あの事件は私たちにとっても嫌な記憶で、実は私たちはこの企画に最初は反対だったんだ。それをわかっていた監督は、私たちのためにプライベート試写会を開いてくれた。特に監督は、墓泥棒の2人がなかなか棺を掘り出せずに悪戦苦闘する場面で、ひょっとしたら私たちの心情を傷つけてしまうのではないかと思っていたようだけど、あまりに現実離れした場面だったから、そういうことはなかったね。

もちろんフィクションだから、執事が棺の横で歌うようなこともなかったわけだけど、本当は墓泥棒から謝罪の手紙が届いたのに対し、私の母が「気持ちは受け取りました。あなたたちを許します」という返事を書いたこともあったんだ。映画では描かれていないけどね。でも最後の手術代を払う場面は、チャップリンらしい世界観が描かれているな、と思ったよ。

──旧宅やお墓をロケ現場で提供するなど、映画撮影に全面協力しましたね。

今回の撮影は両親が生活していた村ですべて撮られたんだ。車も、警察の制服も当時のまま。自分たちが生きた1977年が再構築されるのを見るのは愉快な体験だったね。

監督からは最初「サーカスを見つけてほしい」と言われたので、コンサルタントとして協力するつもりだった。その後に「あなたが演じてほしい」と言われて驚いたよ。最初はためらったけど、出演するサーカスのメンバーも知っている仲間たちだったから、OKしたんだ。私自身はシャイな性格なので、スクリーンで自分の姿を見るのは嫌なんだけど、ドロレスと私が出演して、当時のチャップリン家が再現されたことに、完成した映画を見て「ああ、不思議な体験だったな」と思ったよ。

──お父さんはどういう存在でしたか?

子供のことは気にかけていて、いたずらしたらしかられたり、一緒に遊んでくれたり、という、実は平凡な父親だった。父が生まれて130年たつけど、未だに父のことを日本で話すことができるなんて、夢を見ているような気がする。私には7歳の双子の娘がいるけど、同世代の少年が「チャップリンの孫娘だ」と小声で言うのを聞くと、若い世代も知ってくれているんだな、とうれしいんだ。

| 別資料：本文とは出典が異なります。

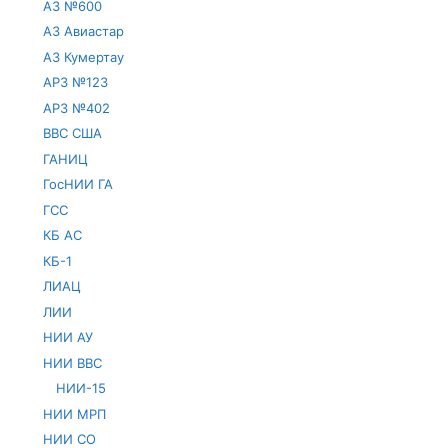
АЗ №600
АЗ Авиастар
АЗ Кумертау
АРЗ №123
АРЗ №402
ВВС США
ГАНИЦ
ГосНИИ ГА
ГСС
КБ АС
КБ-1
ЛИАЦ
ЛИИ
НИИ АУ
НИИ ВВС
НИИ-15
НИИ МРП
НИИ СО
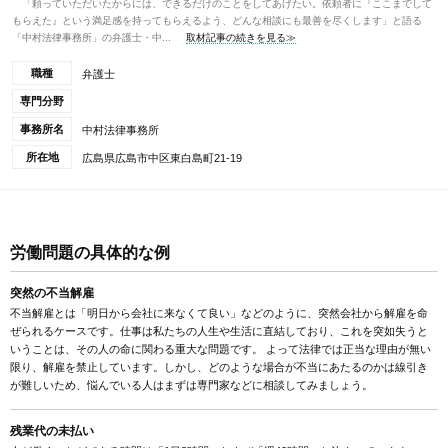
「頼っていただいたからには、できるだけのことをしてあげたい。依頼者に『ここまでして
もらえた』という満足感を持ってもらえるよう、どんな相談にも最善を尽くします」と語る
「中村法律事務所」の弁護士・中...
取材記事の続きを見る≫
職種
弁護士
専門分野
事務所名
中村法律事務所
所在地
広島県広島市中区東白島町21-19
労働問題の具体的な例
突然の不当解雇
不当解雇とは「明日から会社に来なくて良い」などのように、突然会社から解雇を命
ぜられるケースです。仕事は私たちの人生や生活に直結しており、これを突如失うと
いうことは、その人の命に関わる重大な問題です。 よって法律では正当な理由が無い
限り、解雇を禁止しています。しかし、どのような場合が不当にあたるのかは線引き
が難しいため、悩んでいる人はまずは専門家などに相談してみましょう。
残業代の未払い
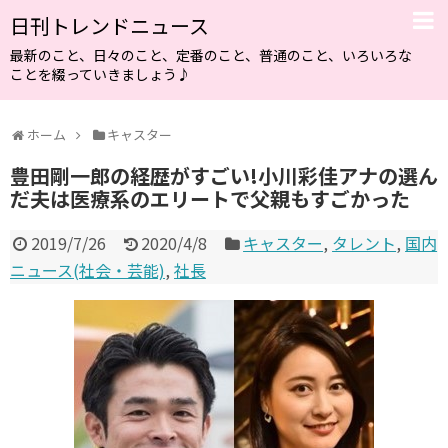
日刊トレンドニュース
最新のこと、日々のこと、定番のこと、普通のこと、いろいろな
ことを綴っていきましょう♪
ホーム
キャスター
豊田剛一郎の経歴がすごい!小川彩佳アナの選ん
だ夫は医療系のエリートで父親もすごかった
2019/7/26
2020/4/8
キャスター
,
タレント
,
国内
ニュース(社会・芸能)
,
社長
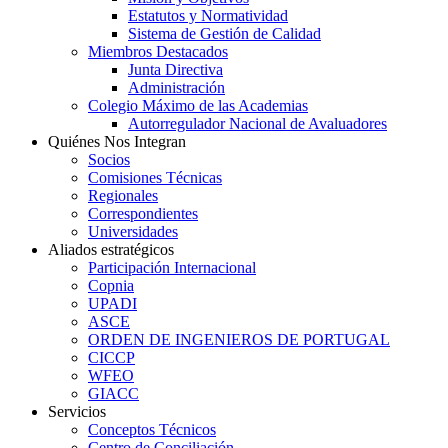
Estatutos y Normatividad
Sistema de Gestión de Calidad
Miembros Destacados
Junta Directiva
Administración
Colegio Máximo de las Academias
Autorregulador Nacional de Avaluadores
Quiénes Nos Integran
Socios
Comisiones Técnicas
Regionales
Correspondientes
Universidades
Aliados estratégicos
Participación Internacional
Copnia
UPADI
ASCE
ORDEN DE INGENIEROS DE PORTUGAL
CICCP
WFEO
GIACC
Servicios
Conceptos Técnicos
Centro de Conciliación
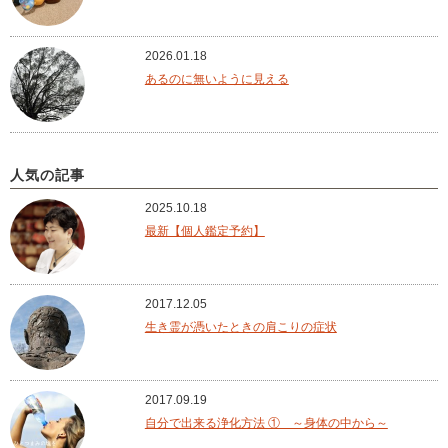
2026.01.18
あるのに無いように見える
人気の記事
2025.10.18
最新【個人鑑定予約】
2017.12.05
生き霊が憑いたときの肩こりの症状
2017.09.19
自分で出来る浄化方法 ① ～身体の中から～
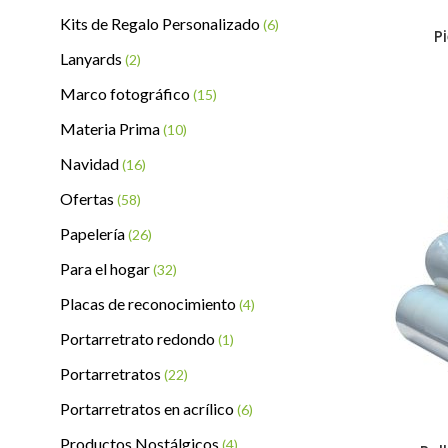
Kits de Regalo Personalizado
(6)
P
Lanyards
(2)
Marco fotográfico
(15)
Materia Prima
(10)
Navidad
(16)
Ofertas
(58)
Papelería
(26)
Para el hogar
(32)
Placas de reconocimiento
(4)
Portarretrato redondo
(1)
Portarretratos
(22)
Portarretratos en acrílico
(6)
Productos Nostálgicos
(4)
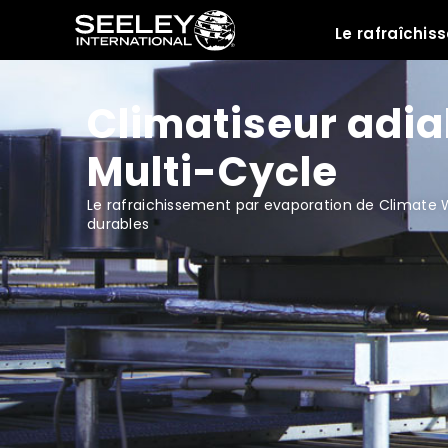
Le rafraîchi
Ressources
Climatiseur adia
Multi-Cycle
Le rafraichissement par evaporation de Climate Wi
durables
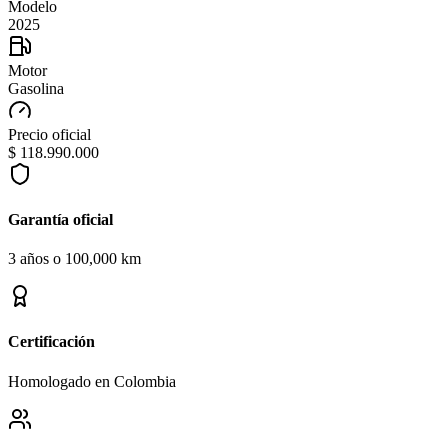
Modelo
2025
Motor
Gasolina
Precio oficial
$ 118.990.000
Garantía oficial
3 años o 100,000 km
Certificación
Homologado en Colombia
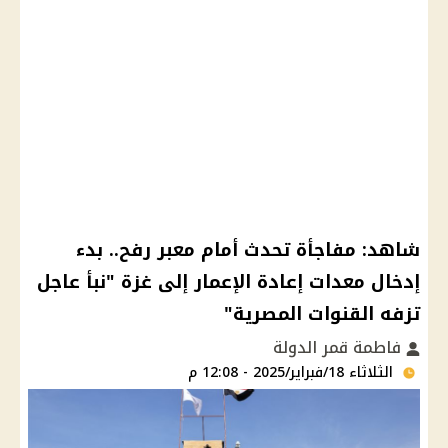
شاهد: مفاجأة تحدث أمام معبر رفح.. بدء
إدخال معدات إعادة الإعمار إلى غزة "نبأ عاجل
تزفه القنوات المصرية"
فاطمة قمر الدولة
الثلاثاء 18/فبراير/2025 - 12:08 م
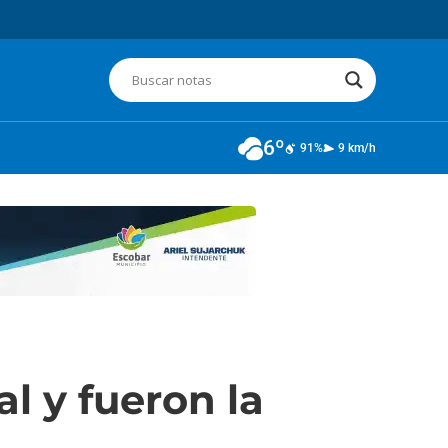
6º
91%
9 km/h
al y fueron la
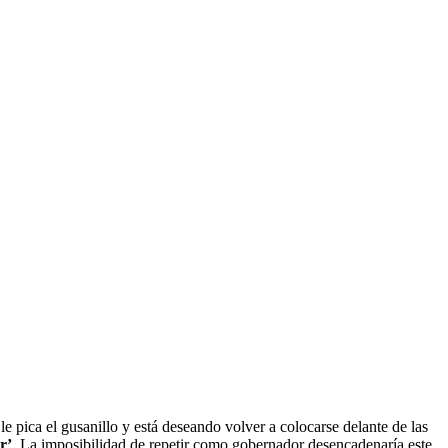
 le pica el gusanillo y está deseando volver a colocarse delante de las
r’
. La imposibilidad de repetir como gobernador desencadenaría este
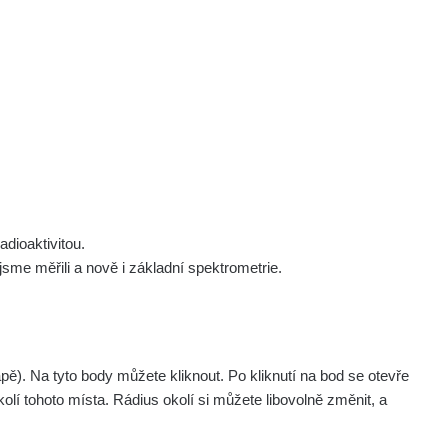
 nás
Podpořte nás
Studnice
Kontakt
Přihlásit
polek Žhavá Místa z. s.
Akce
Stanovy spolku
Tipy a rady
Členství ve spolku
Návody a manuály
Statutární orgán
Zajímavosti
dioaktivitou.
Experimenty
me měřili a nově i základní spektrometrie.
Videa
pagination.nextP
1 / 134
1
2
3
4
5
»
. Na tyto body můžete kliknout. Po kliknutí na bod se otevře
aměřil
Akce
olí tohoto místa. Rádius okolí si můžete libovolně změnit, a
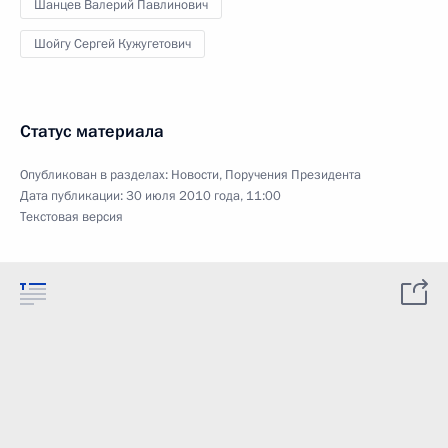
Шанцев Валерий Павлинович
Шойгу Сергей Кужугетович
Статус материала
Опубликован в разделах:
Новости
,
Поручения Президента
Дата публикации:
30 июля 2010 года, 11:00
Текстовая версия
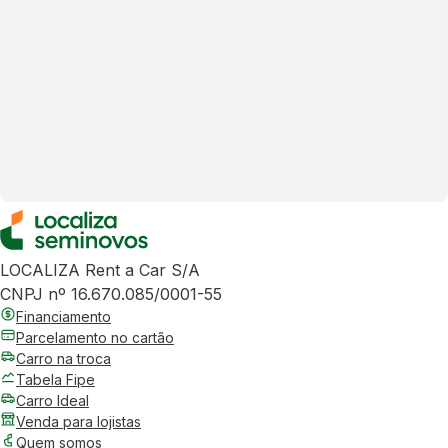
LOCALIZA Rent a Car S/A
CNPJ nº 16.670.085/0001-55
Financiamento
Parcelamento no cartão
Carro na troca
Tabela Fipe
Carro Ideal
Venda para lojistas
Quem somos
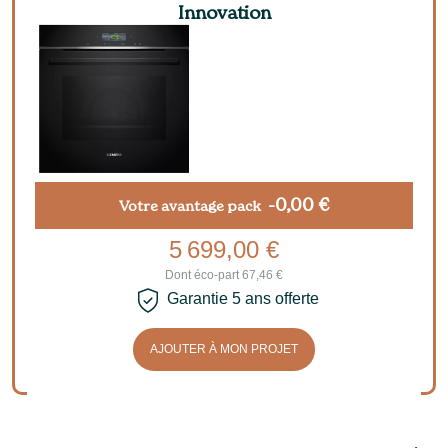
Innovation
-0,00 €
Votre avantage pack
5 699,00 €
Dont éco-part 67,46 €
Garantie 5 ans offerte
AJOUTER À MON PROJET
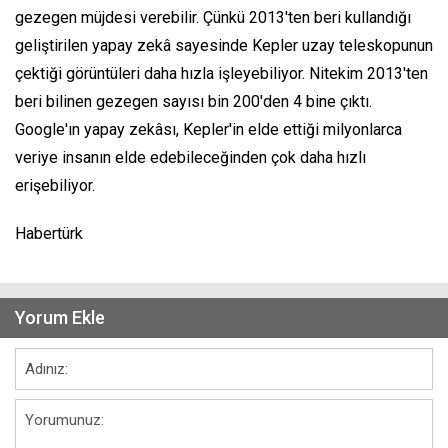
gezegen müjdesi verebilir. Çünkü 2013'ten beri kullandığı
geliştirilen yapay zekâ sayesinde Kepler uzay teleskopunun
çektiği görüntüleri daha hızla işleyebiliyor. Nitekim 2013'ten
beri bilinen gezegen sayısı bin 200'den 4 bine çıktı.
Google'ın yapay zekâsı, Kepler'in elde ettiği milyonlarca
veriye insanın elde edebileceğinden çok daha hızlı
erişebiliyor.
Habertürk
Yorum Ekle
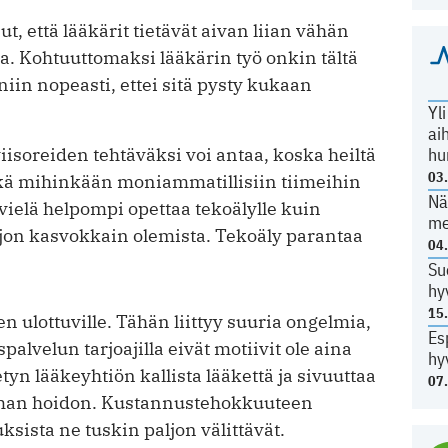
ut, että lääkärit tietävät aivan liian vähän
ta. Kohtuuttomaksi lääkärin työ onkin tältä
iin nopeasti, ettei sitä pysty kukaan
Yl
ai
hu
isoreiden tehtäväksi voi antaa, koska heiltä
03
ikä mihinkään moniammatillisiin tiimeihin
Nä
vielä helpompi opettaa tekoälylle kuin
me
ljon kasvokkain olemista. Tekoäly parantaa
04
Su
hy
15
 ulottuville. Tähän liittyy suuria ongelmia,
Es
palvelun tarjoajilla eivät motiivit ole aina
hy
tyn lääkeyhtiön kallista lääkettä ja sivuuttaa
07
mman hoidon. Kustannustehokkuuteen
ksista ne tuskin paljon välittävät.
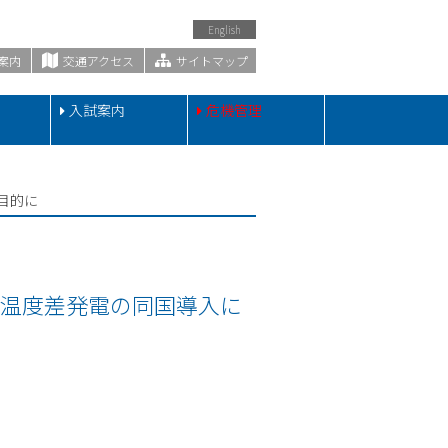
English
案内
交通アクセス
サイトマップ
・
入試案内
危機管理
目的に
洋温度差発電の同国導入に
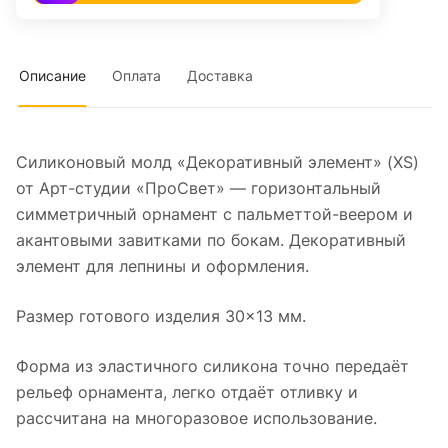
Описание
Оплата
Доставка
Силиконовый молд «Декоративный элемент» (XS)
от Арт-студии «ПроСвет» — горизонтальный
симметричный орнамент с пальметтой-веером и
акантовыми завитками по бокам. Декоративный
элемент для лепнины и оформления.
Размер готового изделия 30×13 мм.
Форма из эластичного силикона точно передаёт
рельеф орнамента, легко отдаёт отливку и
рассчитана на многоразовое использование.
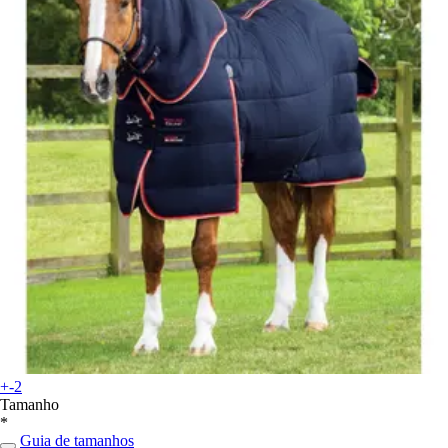
+-2
Tamanho
*
Guia de tamanhos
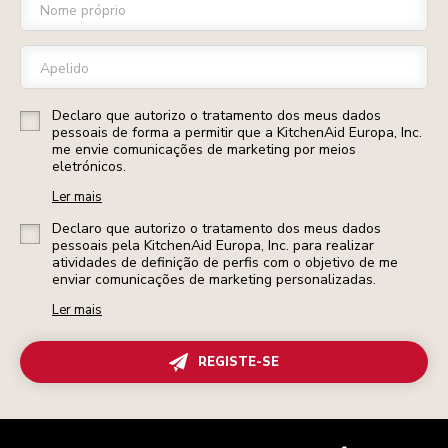
Nome próprio
Apelido
Declaro que autorizo o tratamento dos meus dados
pessoais de forma a permitir que a KitchenAid Europa, Inc.
me envie comunicações de marketing por meios
eletrónicos.
Ler mais
Declaro que autorizo o tratamento dos meus dados
pessoais pela KitchenAid Europa, Inc. para realizar
atividades de definição de perfis com o objetivo de me
enviar comunicações de marketing personalizadas.
Ler mais
REGISTE-SE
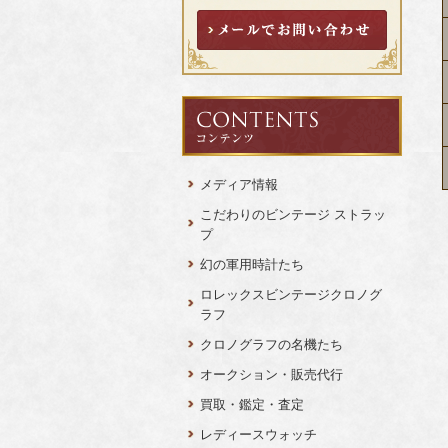
メディア情報
こだわりのビンテージ ストラッ
プ
幻の軍用時計たち
ロレックスビンテージクロノグ
ラフ
クロノグラフの名機たち
オークション・販売代行
買取・鑑定・査定
レディースウォッチ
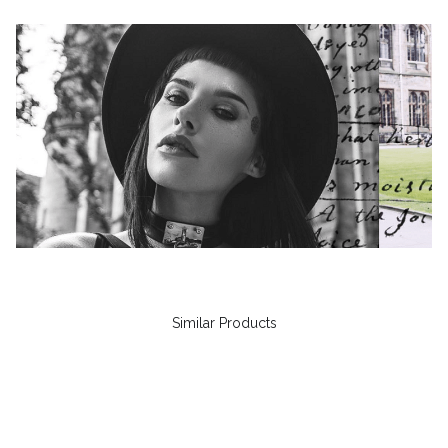
Similar Products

──サーカスに関係する仕事に就いたのは、自然な流れだったのでしょうか。

私自身は非常にシャイな性格なので、表舞台に立つ俳優の仕事とは相いれないな、と早い段階で思っていた。一方で、小さいときから両親に連れられてロンドンのミュージカルやパントマイムに連れて行ってもらったんだ。悪党が出てきたらブーイングの嵐、正義の味方が悪党を倒したらブラボーの嵐、という芝居小屋の雰囲気が大好きだった。舞台は、私に夢を見せてくれた。その芝居の世界の中にずっと居続けていたいという思いが子どもの頃からあった。スイスに移住してから、父はたまに映画館でチャップリン作品を上映すると、お忍びで見に行って、客席の反応を楽しみにしていたようだ。父は映画を撮ってから作品が観客に届けられるまで待つことができたけど、私は忍耐力がないから、すぐに生の反応を見たかった。その違いかなあ。

──ユージンさんから見てチャップリンのいちばん好きな映画は?

難しいね。全部好きだから。でも「街の灯」はすばらしい作品だと思う。とってもロマンチックなストーリーだし、博愛主義が盛り込まれている。それにこれは、父が映画音楽を作曲した最初の作品なんだ。しかも当時はトーキーが台頭してきて、「チャップリンは終わりだ」と言う人も多かった。「そんなことはない、サイレントは死なないんだ」という思いから作った作品で、見事にそれを証明している。さらに音楽が、サイレントムービーの良さを引き出していると思うね。

7月18日から東京・YEBISU GARDEN CINEMA、シネスイッチ銀座など全国で順次公開。